Miss Hughes, a jewellery assistant, who lives with her partner Paul Clarke, 45, a heavy goods vehicle driver, wasn't planning any additions to her family.


Debbie and her daughter, Hayley, in 1980 (above) and in 1997 (below). Hayley tragically died a week before her 18th birthday

She already has two sons Mark, 26, and Brandon, 11. Her daughter Hayley died tragically just a week before her 18th birthday. She is also grandmother to Mark's daughters – Lydia, two, and Nicole, three.

Her suspicions began last March, by which time she was already five months' pregnant.

'Mark noticed my stomach was slightly protruding and he started teasing me that I was putting on a bit of weight,' she said. 'He joked that I could be pregnant, which seemed impossible, as I was still having my periods.

'I thought I was throwing my money away doing a test as I couldn't possibly be pregnant, but when it showed positive I couldn't believe it.

'I'd had to put my reading glasses on to read the result, and I was so incredibly shocked. I went out and bought another three tests to make sure.'

A decade apart: Debbie Hughes with son Kyle today (left) and son Brandon in 2001 (right)

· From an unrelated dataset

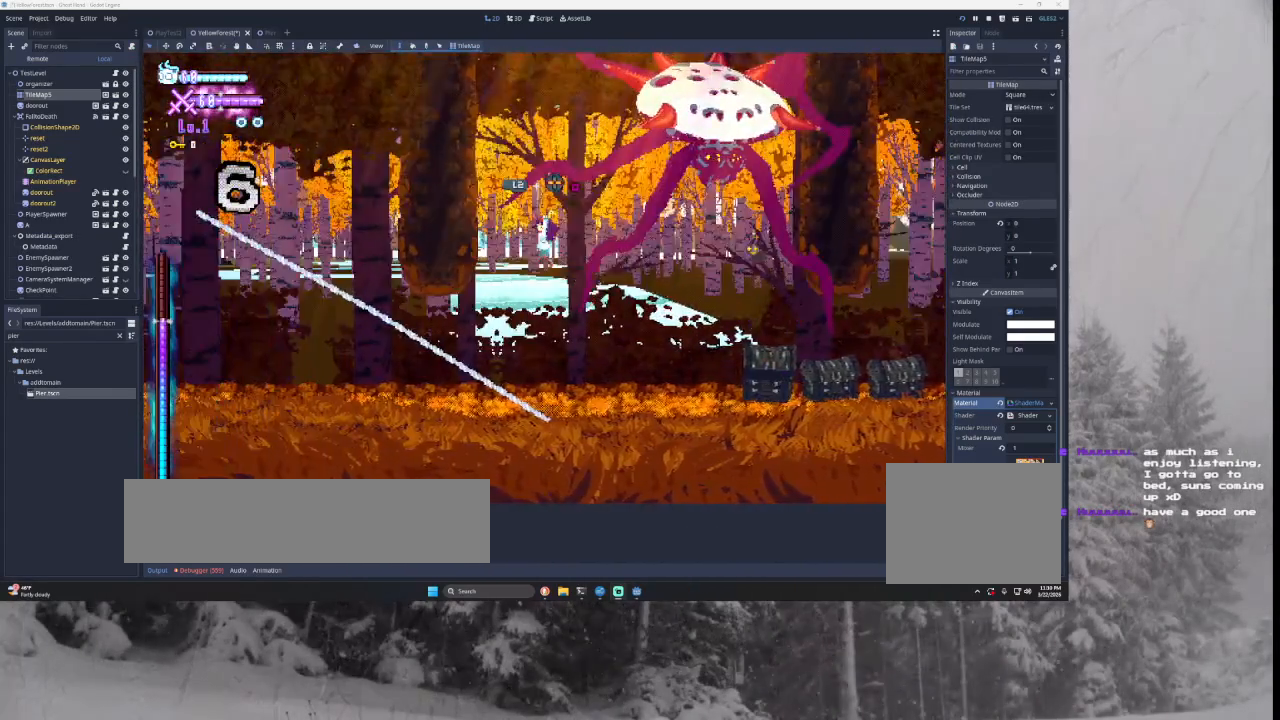
{"buttons": ["SQUARE", "TRIANGLE"], "left_stick": "right", "right_stick": "center", "events": [[100, "TRIANGLE", "up"], [133, "left_stick", "center"], [267, "TRIANGLE", "down"], [267, "left_stick", "right"], [433, "SQUARE", "down"]]}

After informing her GP – who 'nearly fell off his chair' – she was booked to see a midwife. Despite being worried about her age, Miss Hughes, of Daventry in Northamptonshire, had a textbook pregnancy, with only a small amount of morning sickness in the first few months.

She said: 'I had been so worried because of my age about whether I was even going to be able to carry the pregnancy to full term because I knew there was a high chance of me losing the baby or giving birth prematurely. But I felt incredibly healthy all the way through.'

She went into labour last June and gave birth naturally to Kyle at Northampton General Hospital, weighing 7lb 11lb.

Pictured with her partner, Paul Clarke, she said her GP 'nearly fell of his chair' when he found out she was pregnant

Despite more than a decade's gap, the magic of motherhood didn't take long to rediscover. She said: 'It was amazing to hold him in my arms afterwards, and I felt the same rush of love that I had felt with my other children.

'I do get more tired than I did before, especially getting up to do the night feeds. But I do love being a mum again.'

Dawn Brooke, from Guernsey, became the world's oldest mother through natural conception at the age of 59, in 1997.

Mark Sedler, a consultant gynaecologist at CARE Fertility, said: 'Falling pregnant at this age without any form of fertility treatment and for the baby to be born healthy and well is remarkable.